Wednesday, June 6, 2018

I Call It Bullshit, by Pat Gourley


“I have talked so much in the past few days that sometimes I feel like I might have used up all my words and I’ll never speak again. And then I hear someone say something really stupid and I can barely keep myself from snapping in two.” 

Emma González from Harpers Bazaar 
February 26th, 2018

Our topic for today is “Your Favorite Childhood Hero”. For some inexplicable reason I wrote on this topic back in January of this year. I must admit though that being off a month or two is not all that unusual for me these days. So I’ll just chalk it up to the vapors of early dementia perhaps and rather write on my current heroine.

That would be the 18-year-old dynamic self-identified bisexual woman of Cuban heritage, Emma González. The opening quote of this piece is from an article Emma wrote for Harper’s Bazaar in late February of this year just a few short weeks after the deadly shooting at the Marjory Stoneman Douglas (MSD) High School in Parkland Florida where she is a student.

That this woman is someone to be paid attention to and emulated was further cemented yesterday at the Washington D.C. March For Our Lives. She held the podium for a few short minutes and the last four of which were in total silence with tears rolling down her cheeks. Leading over 800,000 thousand Americans in 2018 in four minutes of reflective silence is powerful medicine indeed that must be reckoned with.

There were many moving and heart-wrenching speeches yesterday, including a few here in Denver. I’ll admit it may be a sign of my own poorly evolved sense of “identity politics” but the fact that Emma identifies as bisexual has me attracted to her and her bravery even more strongly – no apologies.

The vile and psychotic vitriol being directed her way from the slimy corners of right wing nutville is only further proof for me that she is totally right-on in calling bullshit. Attempts to photo-shop her tearing up a copy of the Constitution is so desperate as to be truly pathetic. It is a doctored photo taken by Teen Vogue where Emma is holding and then tearing up a shooting range target. It is hard to pull off this crap in this day and age of instant response and in particular trying to smear a woman with 1.44 million twitter followers as of March 23rd, 2018.

I attended and participated in Denver’s March For Our Lives yesterday in Denver. As with the recent Women’s and Immigrant Rights Marches I have found these events to be very invigorating and they do seem to be prompting me to get off my ass a bit more. Yesterday’s event in particular seemed to be a great example of “intersectionality” finally becoming part of the overall progressive movement though much work needs to occur for this to become an actualized reality.

Intersectionality is a relatively new concept to me, admittedly a bit late to get on the bus here, and I think to many since it has yet to make it into my spell check. It is defined though as: “the interconnected nature of social categorizations such as race, class, and gender as they apply to a given individual or group, regarded as creating overlapping and interdependent systems of discrimination or disadvantage: through an awareness of intersectionality, we can better acknowledge and ground the differences among us.” Credit for this concept and analysis goes to a woman named Kimberle Crenshaw an African American civil rights activist and academic who developed it in the late 1980’s. She is currently a professor at UCLA.

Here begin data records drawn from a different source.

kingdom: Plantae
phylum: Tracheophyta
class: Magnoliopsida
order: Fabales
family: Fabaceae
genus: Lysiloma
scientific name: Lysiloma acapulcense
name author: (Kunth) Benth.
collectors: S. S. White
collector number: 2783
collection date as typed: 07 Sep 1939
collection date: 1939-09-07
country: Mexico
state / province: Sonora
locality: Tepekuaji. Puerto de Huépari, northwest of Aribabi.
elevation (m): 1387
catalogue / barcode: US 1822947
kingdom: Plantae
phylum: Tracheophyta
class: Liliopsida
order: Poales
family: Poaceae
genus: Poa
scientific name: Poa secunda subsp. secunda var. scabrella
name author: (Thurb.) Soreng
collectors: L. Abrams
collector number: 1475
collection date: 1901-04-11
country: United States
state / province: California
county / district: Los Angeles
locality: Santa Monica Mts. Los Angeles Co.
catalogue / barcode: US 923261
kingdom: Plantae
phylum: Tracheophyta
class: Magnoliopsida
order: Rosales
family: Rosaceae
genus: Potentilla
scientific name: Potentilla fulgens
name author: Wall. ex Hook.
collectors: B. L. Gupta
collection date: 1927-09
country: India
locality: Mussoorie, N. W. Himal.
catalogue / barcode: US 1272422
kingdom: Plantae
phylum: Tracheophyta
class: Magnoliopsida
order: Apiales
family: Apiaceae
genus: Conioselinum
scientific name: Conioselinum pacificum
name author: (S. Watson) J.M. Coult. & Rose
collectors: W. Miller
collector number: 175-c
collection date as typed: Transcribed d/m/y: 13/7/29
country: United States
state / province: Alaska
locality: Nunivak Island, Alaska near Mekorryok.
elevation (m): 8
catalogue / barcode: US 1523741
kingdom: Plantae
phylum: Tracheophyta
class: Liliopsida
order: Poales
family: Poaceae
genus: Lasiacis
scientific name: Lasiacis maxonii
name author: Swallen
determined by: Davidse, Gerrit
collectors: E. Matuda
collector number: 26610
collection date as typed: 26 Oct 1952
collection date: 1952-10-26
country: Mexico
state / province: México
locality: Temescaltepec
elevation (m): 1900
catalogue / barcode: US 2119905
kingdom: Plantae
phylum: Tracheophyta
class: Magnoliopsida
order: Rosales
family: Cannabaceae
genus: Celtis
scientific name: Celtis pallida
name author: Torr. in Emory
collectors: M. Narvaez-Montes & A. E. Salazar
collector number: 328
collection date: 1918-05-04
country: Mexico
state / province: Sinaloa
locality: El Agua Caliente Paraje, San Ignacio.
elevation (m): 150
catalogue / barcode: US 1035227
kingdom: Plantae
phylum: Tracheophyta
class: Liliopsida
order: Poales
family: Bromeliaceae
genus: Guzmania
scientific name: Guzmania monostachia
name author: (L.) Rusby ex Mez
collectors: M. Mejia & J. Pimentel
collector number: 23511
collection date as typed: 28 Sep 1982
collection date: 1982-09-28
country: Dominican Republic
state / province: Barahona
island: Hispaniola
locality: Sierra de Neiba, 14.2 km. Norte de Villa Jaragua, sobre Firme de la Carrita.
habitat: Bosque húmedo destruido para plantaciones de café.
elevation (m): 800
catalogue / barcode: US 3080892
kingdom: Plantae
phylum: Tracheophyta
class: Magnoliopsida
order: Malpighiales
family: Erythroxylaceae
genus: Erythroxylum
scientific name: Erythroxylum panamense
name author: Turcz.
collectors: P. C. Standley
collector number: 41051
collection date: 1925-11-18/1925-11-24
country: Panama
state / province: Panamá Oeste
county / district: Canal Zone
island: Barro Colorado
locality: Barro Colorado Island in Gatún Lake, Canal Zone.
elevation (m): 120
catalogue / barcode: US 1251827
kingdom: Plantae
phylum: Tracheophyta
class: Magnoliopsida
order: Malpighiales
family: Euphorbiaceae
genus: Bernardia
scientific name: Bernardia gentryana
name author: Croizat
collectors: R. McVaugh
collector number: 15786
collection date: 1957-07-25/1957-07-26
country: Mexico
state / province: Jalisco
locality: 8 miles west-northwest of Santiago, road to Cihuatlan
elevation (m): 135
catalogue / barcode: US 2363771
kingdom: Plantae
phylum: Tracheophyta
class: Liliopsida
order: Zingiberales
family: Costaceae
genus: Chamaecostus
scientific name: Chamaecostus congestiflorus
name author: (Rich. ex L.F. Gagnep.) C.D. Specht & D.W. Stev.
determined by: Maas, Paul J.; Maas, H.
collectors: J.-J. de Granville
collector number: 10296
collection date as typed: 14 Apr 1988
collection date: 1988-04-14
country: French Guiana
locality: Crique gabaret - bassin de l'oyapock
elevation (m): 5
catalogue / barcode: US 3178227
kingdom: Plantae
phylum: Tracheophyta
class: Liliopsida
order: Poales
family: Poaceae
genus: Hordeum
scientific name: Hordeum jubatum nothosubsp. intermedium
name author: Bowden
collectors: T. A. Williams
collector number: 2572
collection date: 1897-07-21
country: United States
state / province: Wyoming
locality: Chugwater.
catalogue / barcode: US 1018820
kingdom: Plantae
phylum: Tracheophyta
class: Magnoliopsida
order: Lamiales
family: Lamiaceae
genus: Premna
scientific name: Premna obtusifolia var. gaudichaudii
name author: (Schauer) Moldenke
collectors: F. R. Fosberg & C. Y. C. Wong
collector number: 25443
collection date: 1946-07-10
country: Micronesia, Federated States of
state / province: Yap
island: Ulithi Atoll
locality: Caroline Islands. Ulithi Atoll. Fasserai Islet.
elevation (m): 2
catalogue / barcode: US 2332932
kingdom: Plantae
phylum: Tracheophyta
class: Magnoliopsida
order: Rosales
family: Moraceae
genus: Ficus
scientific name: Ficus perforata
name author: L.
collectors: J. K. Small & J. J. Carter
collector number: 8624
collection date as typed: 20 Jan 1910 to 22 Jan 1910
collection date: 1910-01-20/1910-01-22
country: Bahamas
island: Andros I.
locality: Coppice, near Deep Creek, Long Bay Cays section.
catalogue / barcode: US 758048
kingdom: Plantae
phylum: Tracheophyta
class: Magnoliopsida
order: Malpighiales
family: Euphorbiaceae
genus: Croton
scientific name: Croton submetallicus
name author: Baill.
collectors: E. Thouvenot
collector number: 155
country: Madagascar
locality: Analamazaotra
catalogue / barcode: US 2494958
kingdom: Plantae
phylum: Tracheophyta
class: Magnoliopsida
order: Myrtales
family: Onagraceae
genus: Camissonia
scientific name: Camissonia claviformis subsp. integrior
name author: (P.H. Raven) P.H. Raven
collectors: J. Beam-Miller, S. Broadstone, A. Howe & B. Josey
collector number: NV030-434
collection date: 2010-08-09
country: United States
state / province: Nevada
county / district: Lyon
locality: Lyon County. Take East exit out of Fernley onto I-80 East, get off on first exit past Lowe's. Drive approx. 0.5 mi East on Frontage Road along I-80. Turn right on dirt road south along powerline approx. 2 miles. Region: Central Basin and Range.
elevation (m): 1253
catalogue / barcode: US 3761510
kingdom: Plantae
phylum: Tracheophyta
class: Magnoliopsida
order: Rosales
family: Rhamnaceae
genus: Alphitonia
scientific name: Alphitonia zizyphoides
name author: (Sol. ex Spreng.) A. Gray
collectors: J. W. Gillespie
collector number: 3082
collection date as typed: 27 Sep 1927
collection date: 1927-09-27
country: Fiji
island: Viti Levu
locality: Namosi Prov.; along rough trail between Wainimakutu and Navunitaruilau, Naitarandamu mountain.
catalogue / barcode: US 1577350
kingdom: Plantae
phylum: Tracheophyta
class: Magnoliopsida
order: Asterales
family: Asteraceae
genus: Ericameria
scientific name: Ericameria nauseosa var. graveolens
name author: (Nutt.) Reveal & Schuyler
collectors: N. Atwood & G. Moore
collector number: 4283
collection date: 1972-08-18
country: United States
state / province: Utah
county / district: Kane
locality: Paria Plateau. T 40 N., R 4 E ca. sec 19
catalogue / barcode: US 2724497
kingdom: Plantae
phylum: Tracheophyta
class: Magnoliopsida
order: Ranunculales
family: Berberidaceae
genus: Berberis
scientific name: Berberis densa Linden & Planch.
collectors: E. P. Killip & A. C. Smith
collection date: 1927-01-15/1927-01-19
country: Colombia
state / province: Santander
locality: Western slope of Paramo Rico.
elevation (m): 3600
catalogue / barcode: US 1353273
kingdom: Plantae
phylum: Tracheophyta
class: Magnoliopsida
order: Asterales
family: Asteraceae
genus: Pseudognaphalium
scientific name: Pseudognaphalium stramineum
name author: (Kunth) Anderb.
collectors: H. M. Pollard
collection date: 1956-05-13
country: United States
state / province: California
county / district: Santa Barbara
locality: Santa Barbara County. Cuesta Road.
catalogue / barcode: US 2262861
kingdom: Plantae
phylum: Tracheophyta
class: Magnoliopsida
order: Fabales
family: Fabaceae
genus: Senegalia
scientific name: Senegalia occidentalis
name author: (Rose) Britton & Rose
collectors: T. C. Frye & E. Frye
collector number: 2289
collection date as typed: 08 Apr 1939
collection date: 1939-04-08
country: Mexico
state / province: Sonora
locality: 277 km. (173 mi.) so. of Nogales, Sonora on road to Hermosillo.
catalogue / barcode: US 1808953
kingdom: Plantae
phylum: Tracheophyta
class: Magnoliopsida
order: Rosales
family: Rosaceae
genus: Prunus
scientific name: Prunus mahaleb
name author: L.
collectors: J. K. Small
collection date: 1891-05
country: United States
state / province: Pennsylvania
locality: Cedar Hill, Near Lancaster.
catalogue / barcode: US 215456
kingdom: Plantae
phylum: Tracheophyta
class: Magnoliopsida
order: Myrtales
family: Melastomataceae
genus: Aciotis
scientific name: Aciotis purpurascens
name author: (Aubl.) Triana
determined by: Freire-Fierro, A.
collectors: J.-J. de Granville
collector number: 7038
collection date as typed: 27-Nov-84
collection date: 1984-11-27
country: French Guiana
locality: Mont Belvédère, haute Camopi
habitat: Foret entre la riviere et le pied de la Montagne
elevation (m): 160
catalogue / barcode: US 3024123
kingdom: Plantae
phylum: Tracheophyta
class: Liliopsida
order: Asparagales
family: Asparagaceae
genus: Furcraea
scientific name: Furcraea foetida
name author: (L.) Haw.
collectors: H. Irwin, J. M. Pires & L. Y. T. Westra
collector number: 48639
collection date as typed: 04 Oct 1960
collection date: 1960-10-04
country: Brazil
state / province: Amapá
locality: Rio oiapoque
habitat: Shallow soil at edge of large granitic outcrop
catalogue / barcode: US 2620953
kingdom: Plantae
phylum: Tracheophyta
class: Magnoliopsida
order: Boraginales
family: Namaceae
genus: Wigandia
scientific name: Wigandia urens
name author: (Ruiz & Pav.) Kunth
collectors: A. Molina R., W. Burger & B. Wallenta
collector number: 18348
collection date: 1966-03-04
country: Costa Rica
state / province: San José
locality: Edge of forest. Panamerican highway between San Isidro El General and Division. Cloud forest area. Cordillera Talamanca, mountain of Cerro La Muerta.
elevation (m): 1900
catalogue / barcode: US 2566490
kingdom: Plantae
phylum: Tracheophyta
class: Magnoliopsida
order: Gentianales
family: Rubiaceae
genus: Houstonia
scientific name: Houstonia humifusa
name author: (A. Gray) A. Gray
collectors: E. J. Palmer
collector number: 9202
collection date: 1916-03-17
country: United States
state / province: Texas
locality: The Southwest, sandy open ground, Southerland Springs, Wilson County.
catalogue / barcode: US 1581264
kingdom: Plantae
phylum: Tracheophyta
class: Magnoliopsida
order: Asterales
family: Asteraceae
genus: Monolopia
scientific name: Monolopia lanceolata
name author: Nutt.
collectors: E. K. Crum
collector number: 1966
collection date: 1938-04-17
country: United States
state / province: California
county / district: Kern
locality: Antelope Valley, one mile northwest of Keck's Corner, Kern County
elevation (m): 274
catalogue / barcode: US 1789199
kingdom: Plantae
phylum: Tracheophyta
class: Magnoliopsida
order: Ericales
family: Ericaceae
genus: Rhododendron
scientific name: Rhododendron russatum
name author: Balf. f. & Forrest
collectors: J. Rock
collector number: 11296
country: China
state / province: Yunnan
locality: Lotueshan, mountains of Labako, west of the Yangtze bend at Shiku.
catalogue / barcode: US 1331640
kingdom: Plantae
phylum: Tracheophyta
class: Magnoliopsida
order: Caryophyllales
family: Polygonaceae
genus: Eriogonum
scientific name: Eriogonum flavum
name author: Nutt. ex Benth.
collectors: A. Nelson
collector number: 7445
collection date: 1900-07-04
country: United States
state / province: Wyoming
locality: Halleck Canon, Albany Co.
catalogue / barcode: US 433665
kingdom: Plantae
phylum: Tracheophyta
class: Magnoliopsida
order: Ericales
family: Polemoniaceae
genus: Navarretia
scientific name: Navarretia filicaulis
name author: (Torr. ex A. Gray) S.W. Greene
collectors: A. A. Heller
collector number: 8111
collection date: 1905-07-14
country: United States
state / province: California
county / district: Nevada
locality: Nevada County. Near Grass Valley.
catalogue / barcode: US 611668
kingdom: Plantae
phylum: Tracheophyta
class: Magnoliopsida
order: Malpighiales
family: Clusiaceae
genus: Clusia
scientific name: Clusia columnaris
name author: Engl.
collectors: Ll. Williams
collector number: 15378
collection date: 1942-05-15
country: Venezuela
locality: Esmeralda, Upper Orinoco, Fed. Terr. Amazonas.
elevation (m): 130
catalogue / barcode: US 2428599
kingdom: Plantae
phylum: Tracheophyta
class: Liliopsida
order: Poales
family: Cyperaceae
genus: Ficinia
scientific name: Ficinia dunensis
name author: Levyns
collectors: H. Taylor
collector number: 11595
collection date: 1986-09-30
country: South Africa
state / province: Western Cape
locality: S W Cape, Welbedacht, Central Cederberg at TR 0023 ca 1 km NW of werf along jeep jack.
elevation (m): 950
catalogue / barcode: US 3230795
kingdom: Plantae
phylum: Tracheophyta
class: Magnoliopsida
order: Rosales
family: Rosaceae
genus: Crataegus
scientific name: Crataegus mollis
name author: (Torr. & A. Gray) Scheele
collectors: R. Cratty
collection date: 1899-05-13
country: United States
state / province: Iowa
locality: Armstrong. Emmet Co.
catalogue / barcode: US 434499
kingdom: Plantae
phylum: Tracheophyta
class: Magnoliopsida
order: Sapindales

I have been impressed with many of the MSD High School student activists urging the mainstream press to talk with kids of color from urban areas where gun violence is endemic and a 24/7 daily fact of life. The intersectionality of race, class, gender and so often gun violence is so striking as to be beyond doubt.

The diversity of people and their often-poignant signs at yesterday’s march were ample evidence of the reality and power of intersectionality. Let me close with my favorite sign from yesterday as proof positive that we are all in this together. A woman a few feet ahead of me in the march was carrying a sign that read: “If I put a gun in my uterus will you regulate it then”.

That women’s reproductive rights and health are so ardently regulated and guns are not is truly bullshit.

© March 2018



About the Author


I was born in La Porte, Indiana in 1949, raised on a farm and schooled by Holy Cross nuns. The bulk of my adult life, some 40 plus years, was spent in Denver, Colorado as a nurse, gardener and gay/AIDS activist. I have currently returned to Denver after an extended sabbatical in San Francisco, California.